Osmanlıca Tartışması

Hah işte, yine iki ayrı kampa ayrıldığımız bir konu. Şüphesiz ki şahane bir memleket. Konunun ne olduğu önemli bile değil, tarafımızı belirleyen konunun içeriğinden ziyade kimlerin savunduğudur. Safımızı ona göre alıveriyoruz. Yüksek zekâ (!) belirtisidir.

Bizim Maarif Vekaleti yapısal sorunları olan bir kurum. 11 sene ilköğretim ve lise hayatım boyunca bunu pek çok defalar gördüm. Eğitim sisteminden mi kaynaklıydı bilemem ama öğretmenlerimin mühim bir çoğunluğu kötü idi. Çok azı iyiydi, bir kısmı orta karardı. Şu andaki durumun çok daha beter olduğuna dair kimsenin şüphesi bile yok. Sürekli değişen ve birbiriyle çelişen kararlar, sınav sistemleri tek başına büyük bir soruna işaret ediyor. Bu Osmanlıca konusunun da göstermelik olacağı su götürmez. Yıllardır göstermelik İngilizce veren, yahut yabancı dil öğretemeyen bir kurum bırakalım göstermelik Osmanlıca’yı da versin.

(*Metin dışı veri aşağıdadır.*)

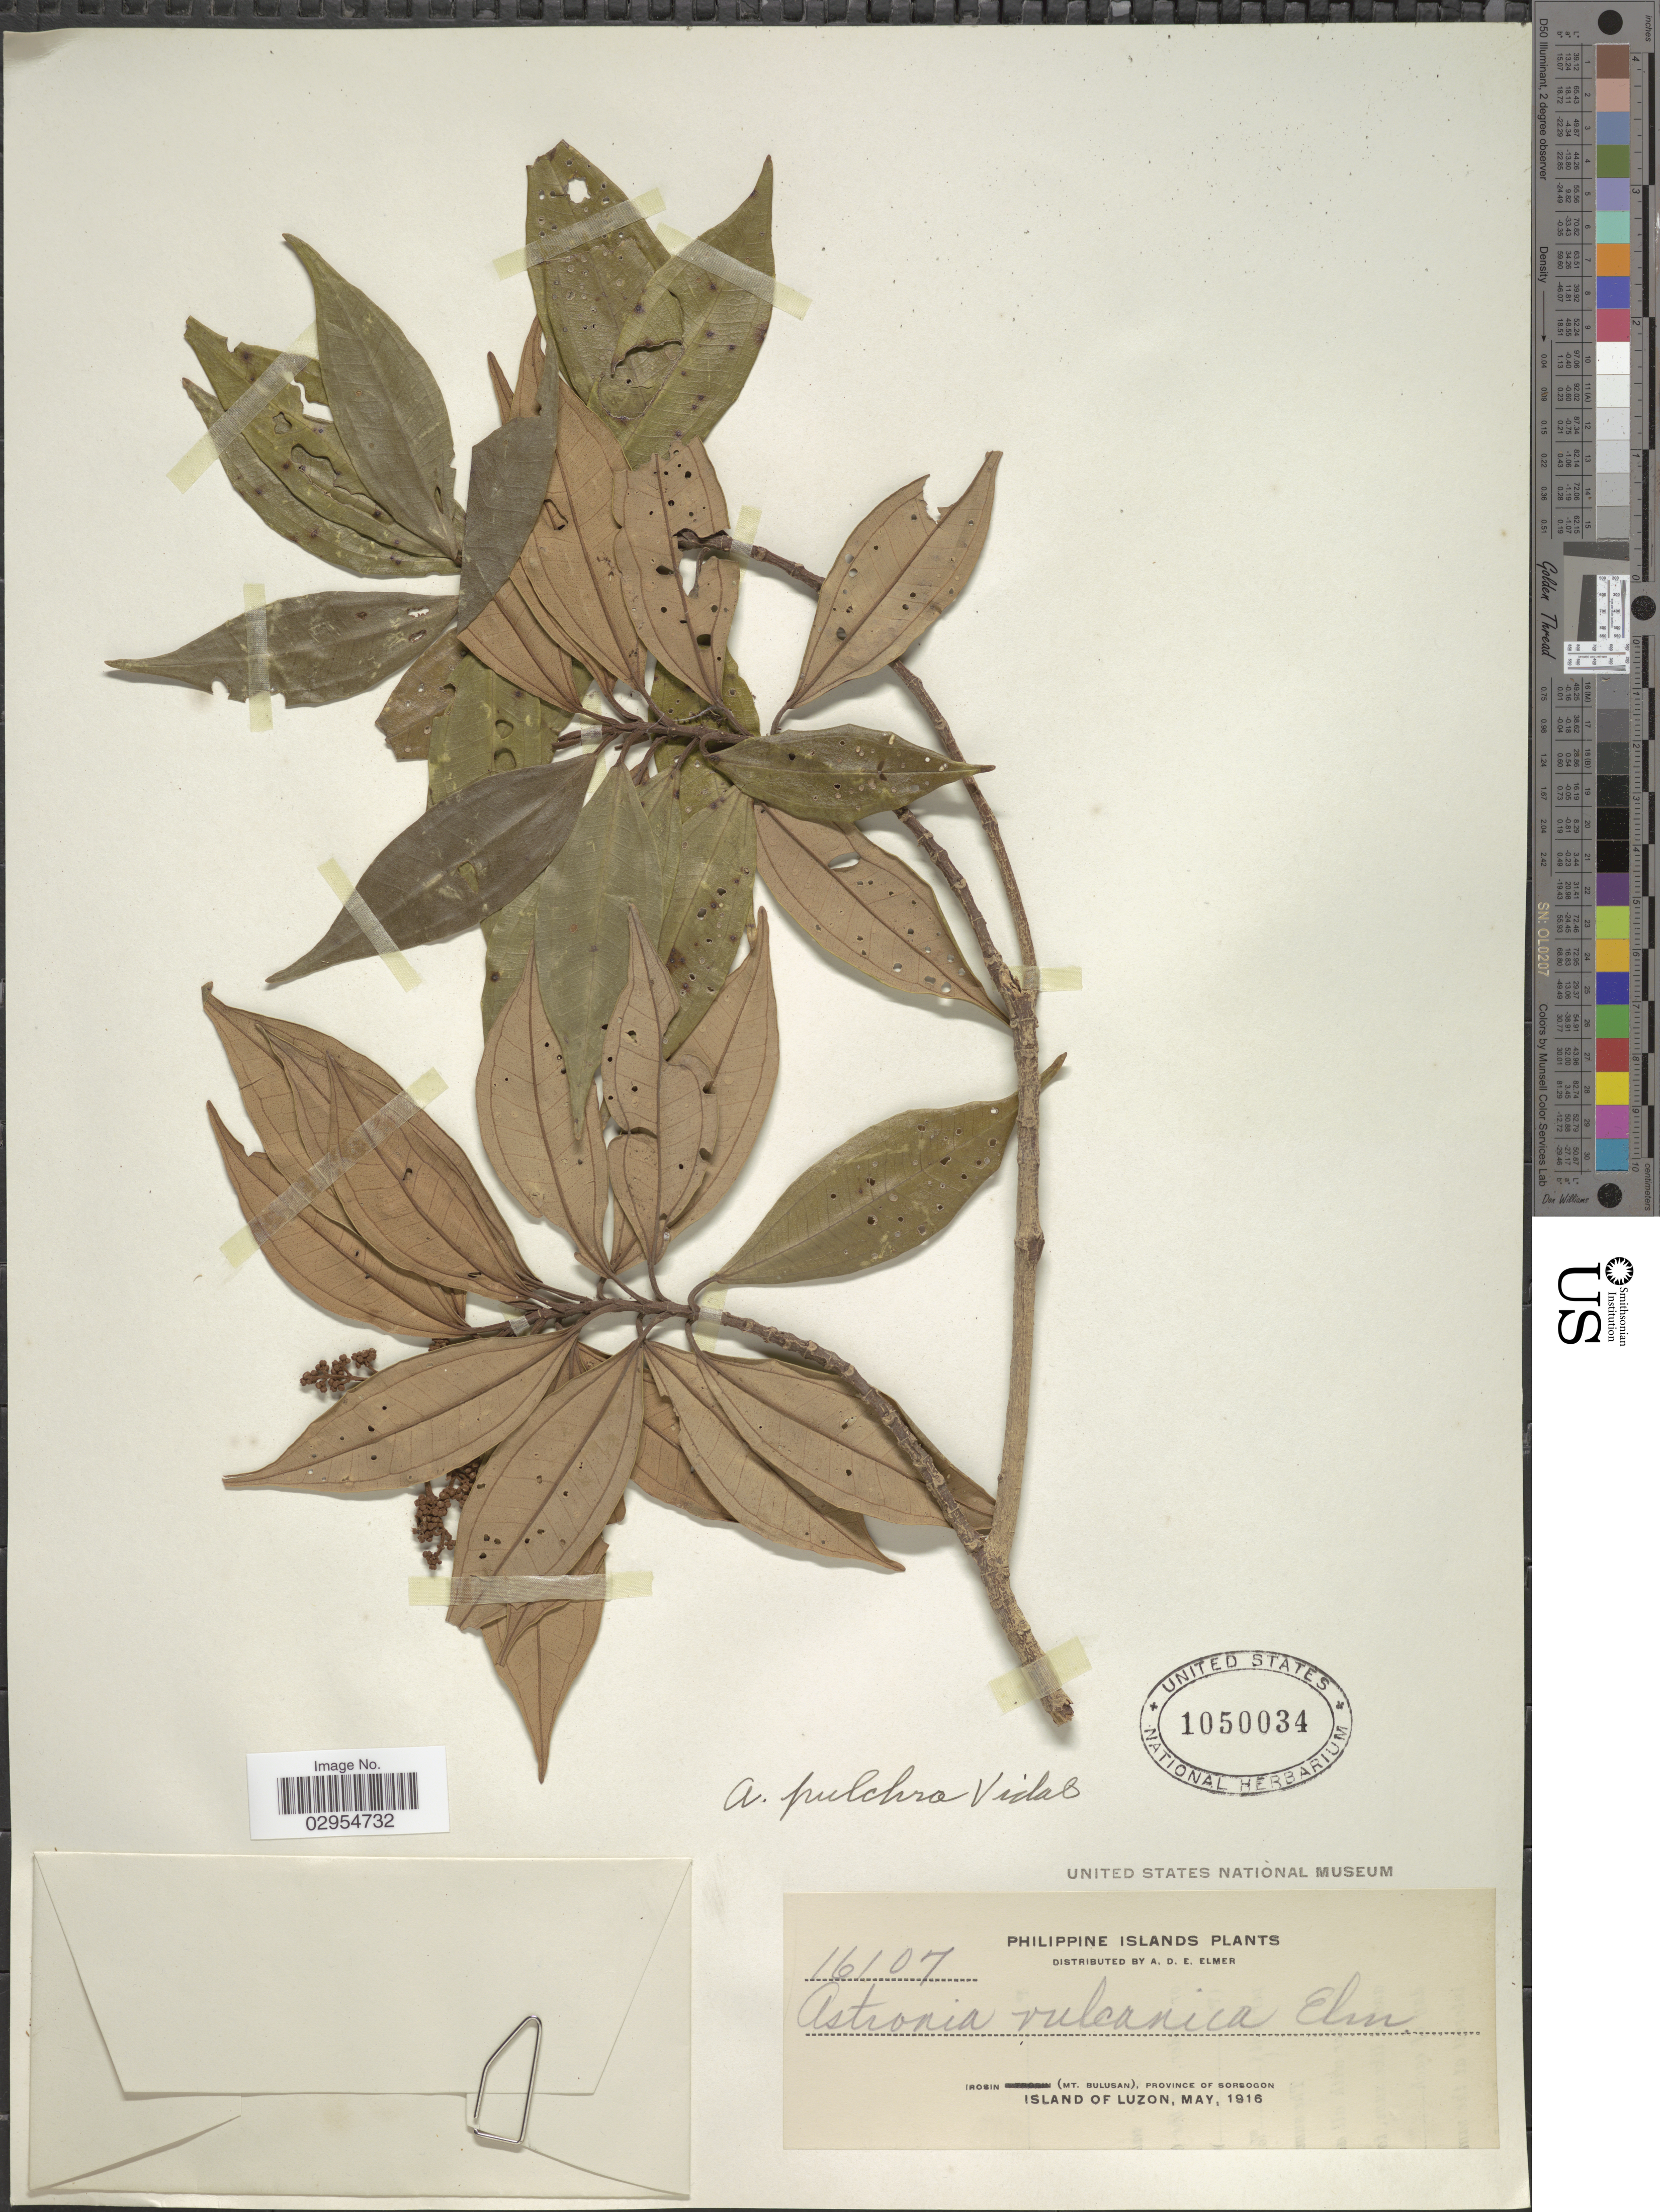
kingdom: Plantae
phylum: Tracheophyta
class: Magnoliopsida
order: Myrtales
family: Melastomataceae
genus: Astronia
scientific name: Astronia pulchra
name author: S. Vidal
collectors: A. D. E. Elmer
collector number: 16107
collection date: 1916-05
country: Philippines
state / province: Bicol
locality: Irsoin (Mt. Bulusan), Province of Sorsogon, Island of Luzon.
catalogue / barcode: US 1050034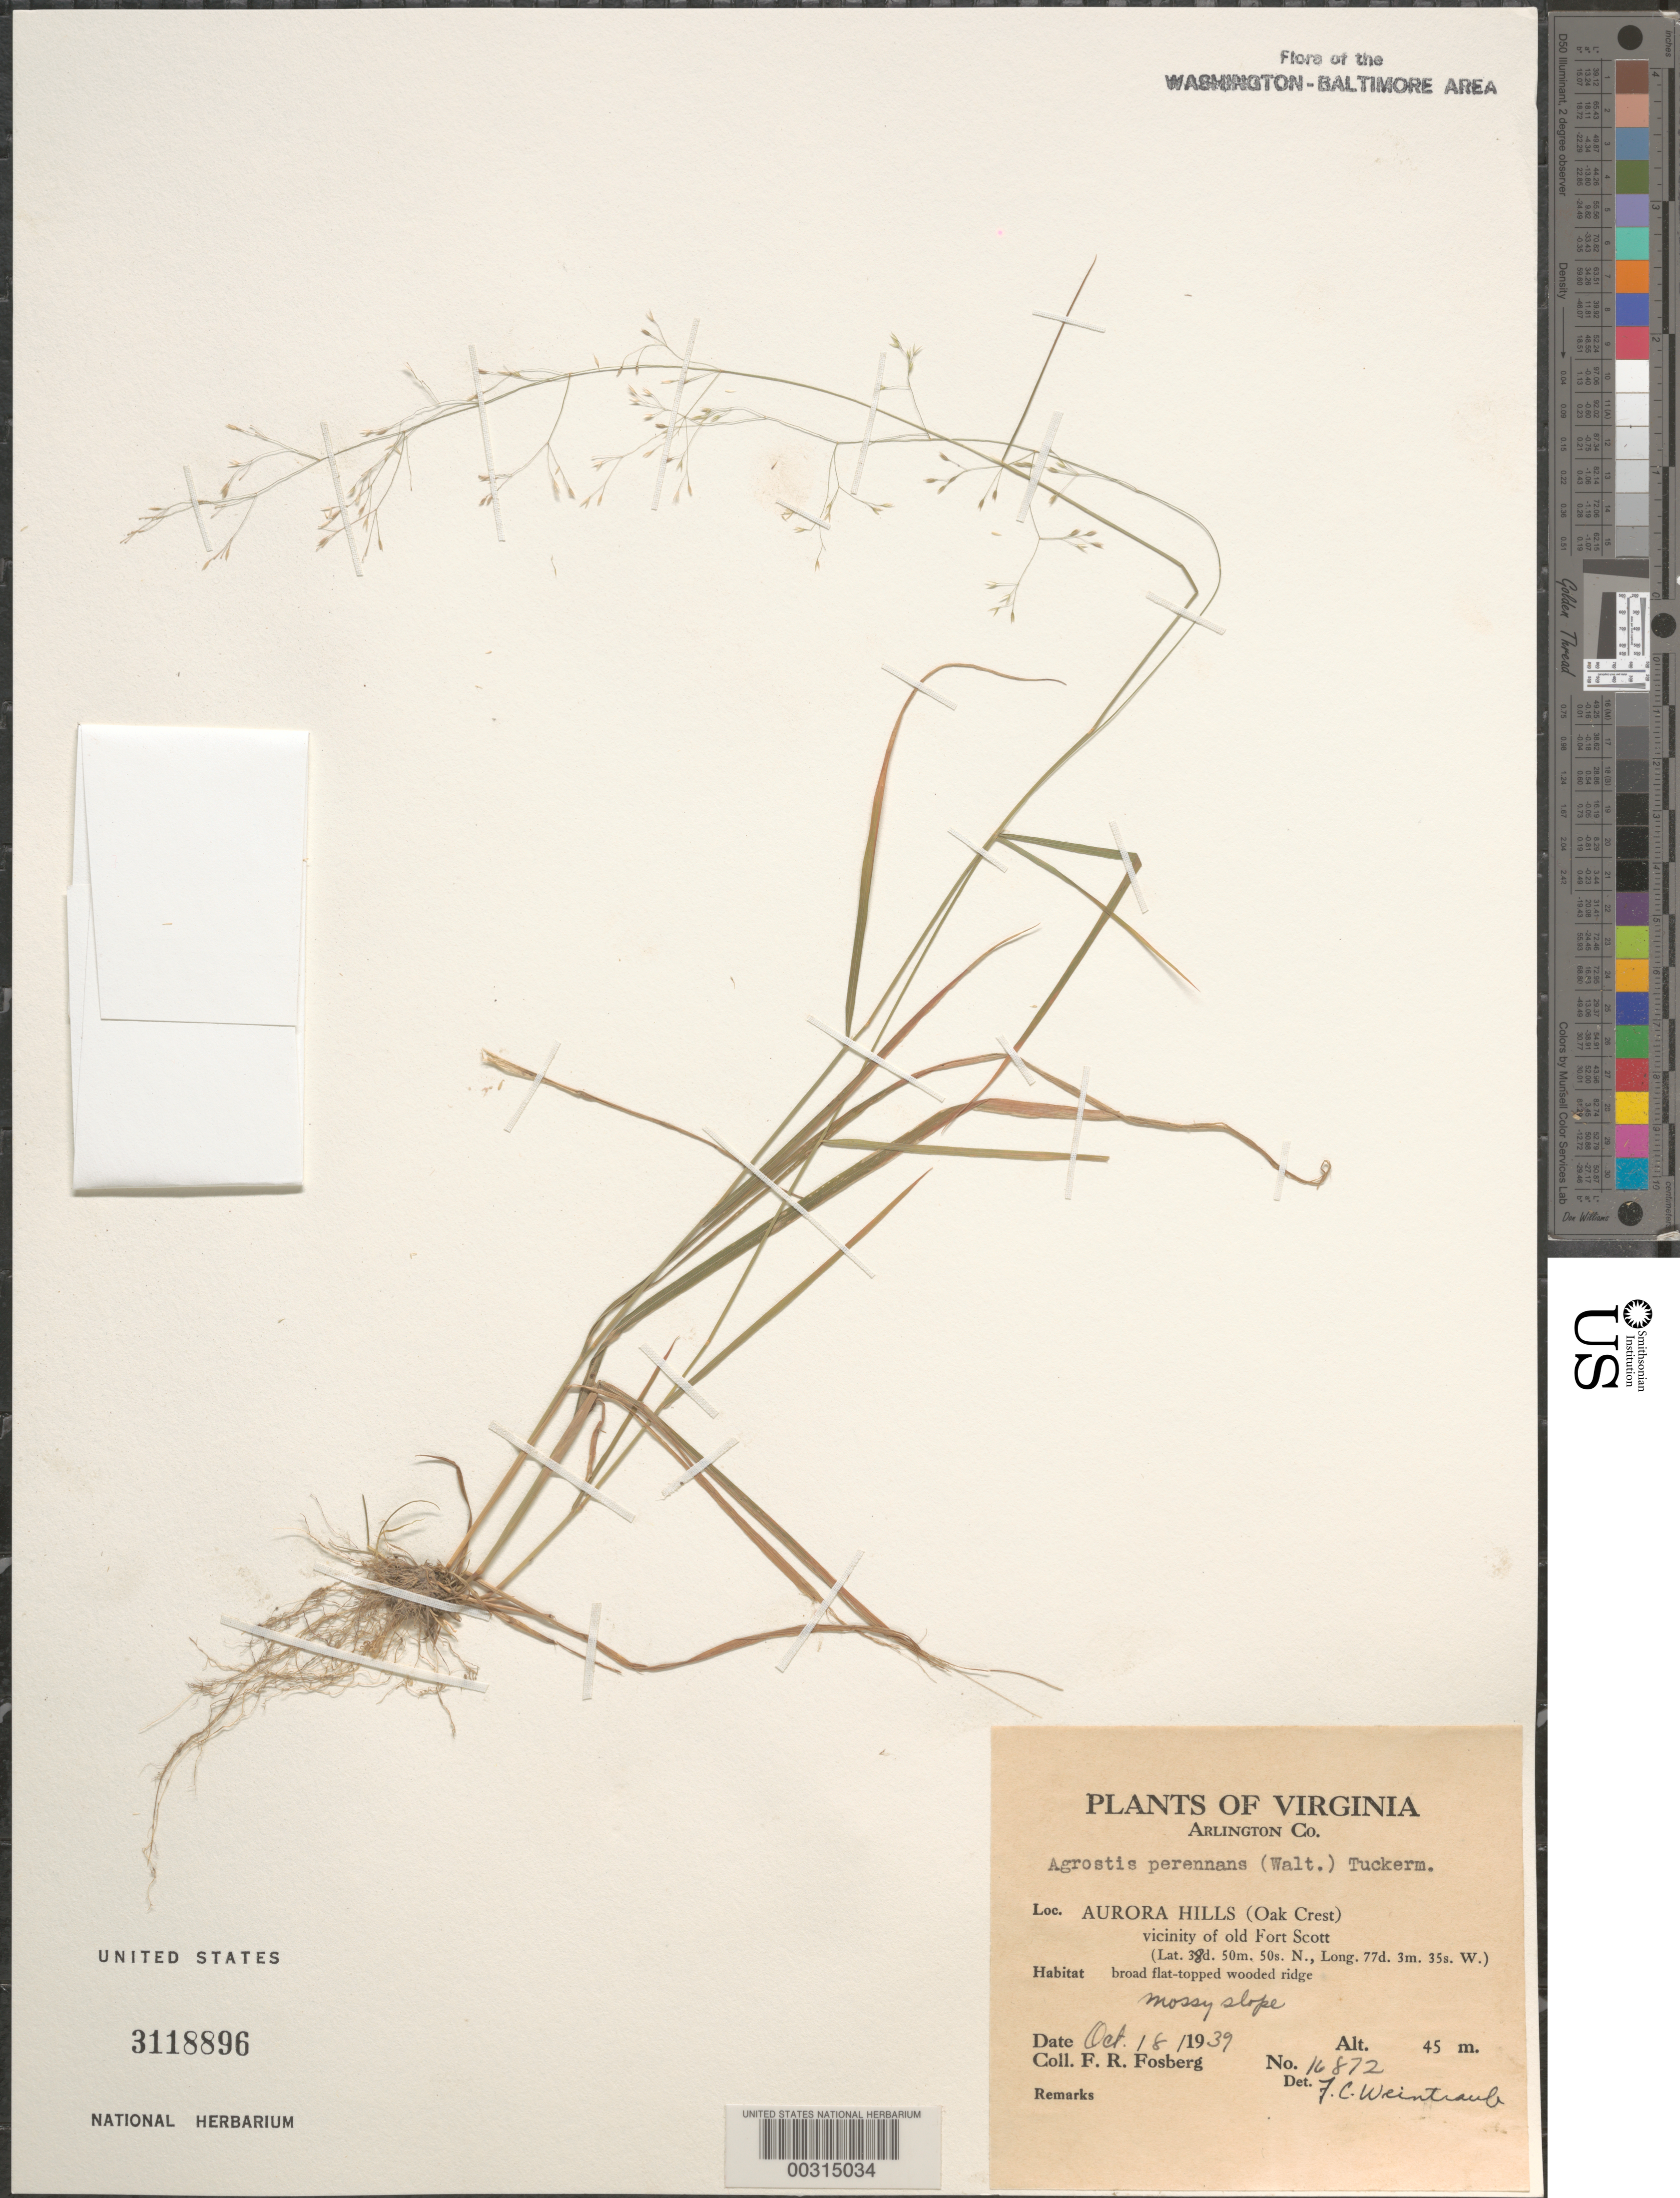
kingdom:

Osmanlıca deyip dururuz ama niye böyle deyip dururuz buna mana vermesi de zor. Yani 100 yıl ve daha evvelinde bu kişiler kendilerinin Osmanlıca konuştuğu ve yazdığını mı söylüyordu yoksa açıkca Türkçe mi diyorlardı? Şüphesiz Türkçe konuşup yazdıklarını düşünüyorlardı. Eski Türkçe yazıya Osmanlıca demek adet olduğu için, bozmayalım.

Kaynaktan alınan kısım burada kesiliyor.